AIM OF THE TASK:
Return verbatim only the part of the rows that opens with the line containing "در فرایندهایی که" and closes with the line containing "به صورت پیچیده به بدنه سیلندر متصل می‌شود.", including both of those lines.

.....

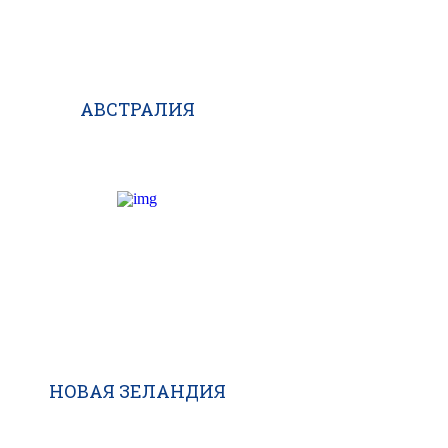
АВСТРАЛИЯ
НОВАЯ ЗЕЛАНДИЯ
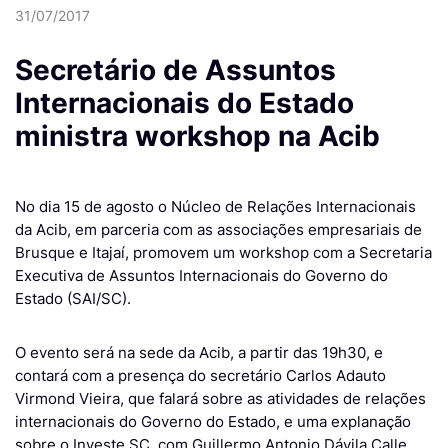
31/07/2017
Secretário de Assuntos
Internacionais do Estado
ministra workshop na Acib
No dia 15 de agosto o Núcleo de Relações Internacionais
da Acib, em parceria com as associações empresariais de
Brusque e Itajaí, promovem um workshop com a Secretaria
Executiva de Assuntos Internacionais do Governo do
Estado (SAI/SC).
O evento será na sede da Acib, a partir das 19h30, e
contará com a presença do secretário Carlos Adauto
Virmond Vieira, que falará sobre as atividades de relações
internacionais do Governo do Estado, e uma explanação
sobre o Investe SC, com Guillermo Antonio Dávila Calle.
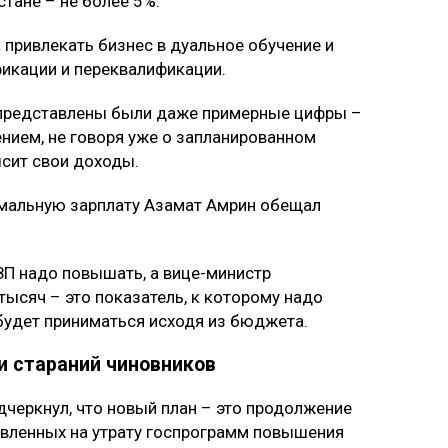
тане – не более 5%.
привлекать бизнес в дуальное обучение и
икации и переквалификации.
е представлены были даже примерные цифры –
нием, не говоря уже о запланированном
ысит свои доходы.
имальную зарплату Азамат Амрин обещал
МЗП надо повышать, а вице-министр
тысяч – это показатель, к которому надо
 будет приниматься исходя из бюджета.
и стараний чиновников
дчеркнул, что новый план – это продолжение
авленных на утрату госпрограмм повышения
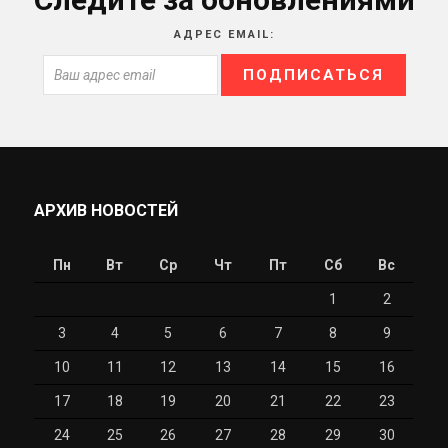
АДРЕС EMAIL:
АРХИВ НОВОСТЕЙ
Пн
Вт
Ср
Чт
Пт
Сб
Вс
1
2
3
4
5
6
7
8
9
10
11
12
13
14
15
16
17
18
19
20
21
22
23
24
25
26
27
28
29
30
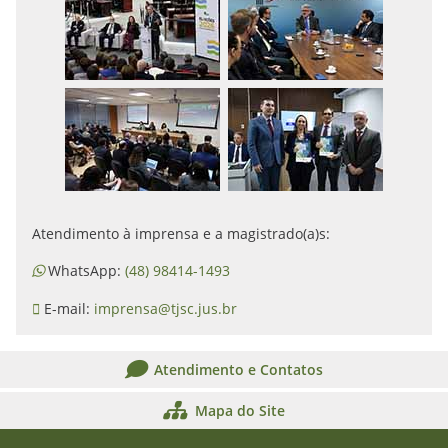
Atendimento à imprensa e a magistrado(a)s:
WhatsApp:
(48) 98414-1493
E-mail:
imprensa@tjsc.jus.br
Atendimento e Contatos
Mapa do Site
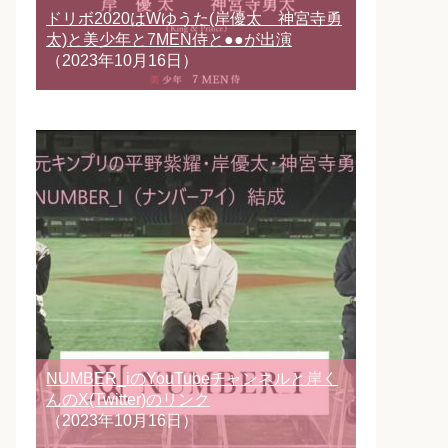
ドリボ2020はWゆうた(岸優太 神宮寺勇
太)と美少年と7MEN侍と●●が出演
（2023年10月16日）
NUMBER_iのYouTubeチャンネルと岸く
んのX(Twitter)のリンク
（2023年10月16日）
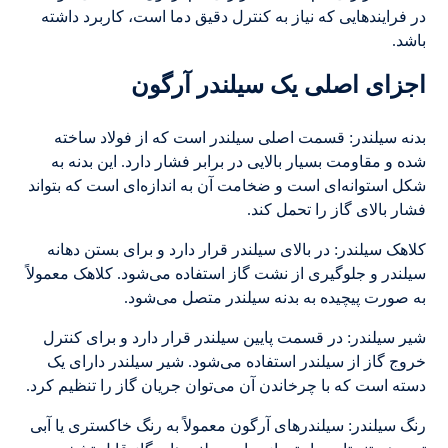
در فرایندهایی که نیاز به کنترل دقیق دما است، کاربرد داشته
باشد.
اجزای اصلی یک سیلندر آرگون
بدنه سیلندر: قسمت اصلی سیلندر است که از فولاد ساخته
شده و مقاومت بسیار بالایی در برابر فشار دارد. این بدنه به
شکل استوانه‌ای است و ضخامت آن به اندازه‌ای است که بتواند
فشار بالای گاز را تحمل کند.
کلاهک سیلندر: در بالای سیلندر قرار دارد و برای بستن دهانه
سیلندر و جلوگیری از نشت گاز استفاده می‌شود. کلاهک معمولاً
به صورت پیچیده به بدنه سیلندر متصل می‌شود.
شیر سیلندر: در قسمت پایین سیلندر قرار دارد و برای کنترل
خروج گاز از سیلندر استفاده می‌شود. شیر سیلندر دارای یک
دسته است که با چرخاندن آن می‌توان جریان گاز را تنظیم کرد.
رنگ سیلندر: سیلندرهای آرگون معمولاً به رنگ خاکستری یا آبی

.....

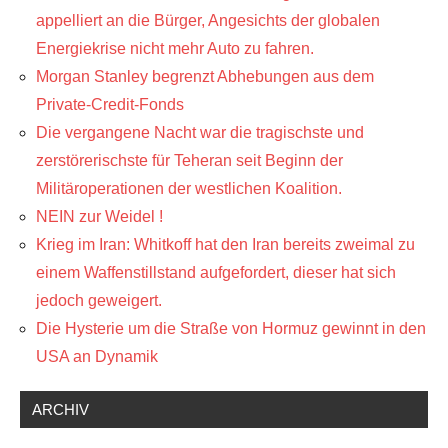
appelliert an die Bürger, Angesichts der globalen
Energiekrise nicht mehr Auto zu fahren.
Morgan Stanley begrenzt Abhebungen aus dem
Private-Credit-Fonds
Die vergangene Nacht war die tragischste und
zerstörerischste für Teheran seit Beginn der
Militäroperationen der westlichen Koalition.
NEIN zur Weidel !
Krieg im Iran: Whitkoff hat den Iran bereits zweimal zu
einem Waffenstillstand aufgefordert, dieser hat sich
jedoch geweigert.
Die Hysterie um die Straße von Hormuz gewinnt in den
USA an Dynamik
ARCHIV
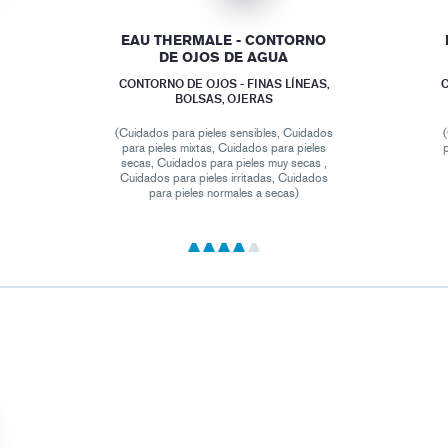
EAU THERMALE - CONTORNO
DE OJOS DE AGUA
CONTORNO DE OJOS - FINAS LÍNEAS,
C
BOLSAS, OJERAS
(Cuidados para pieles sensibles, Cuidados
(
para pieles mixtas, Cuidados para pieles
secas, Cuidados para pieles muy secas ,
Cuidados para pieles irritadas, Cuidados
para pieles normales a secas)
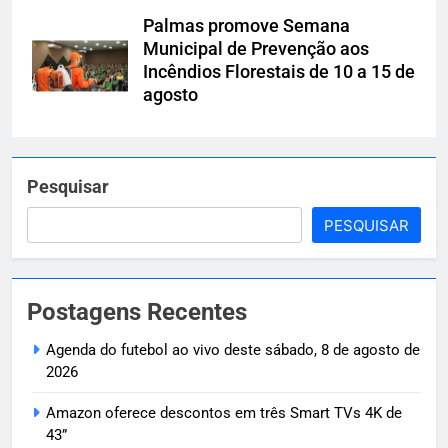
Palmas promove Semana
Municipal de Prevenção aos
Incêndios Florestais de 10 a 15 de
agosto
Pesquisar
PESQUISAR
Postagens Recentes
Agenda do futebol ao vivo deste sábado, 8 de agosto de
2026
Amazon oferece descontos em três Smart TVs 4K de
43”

.....

ANSWER TO THIS PROBLEM:
در فرایندهایی که نیاز به کنترل دقیق دما است، کاربرد داشته
باشد.
اجزای اصلی یک سیلندر آرگون
بدنه سیلندر: قسمت اصلی سیلندر است که از فولاد ساخته
شده و مقاومت بسیار بالایی در برابر فشار دارد. این بدنه به
شکل استوانه‌ای است و ضخامت آن به اندازه‌ای است که بتواند
فشار بالای گاز را تحمل کند.
کلاهک سیلندر: در بالای سیلندر قرار دارد و برای بستن دهانه
سیلندر و جلوگیری از نشت گاز استفاده می‌شود. کلاهک معمولاً
به صورت پیچیده به بدنه سیلندر متصل می‌شود.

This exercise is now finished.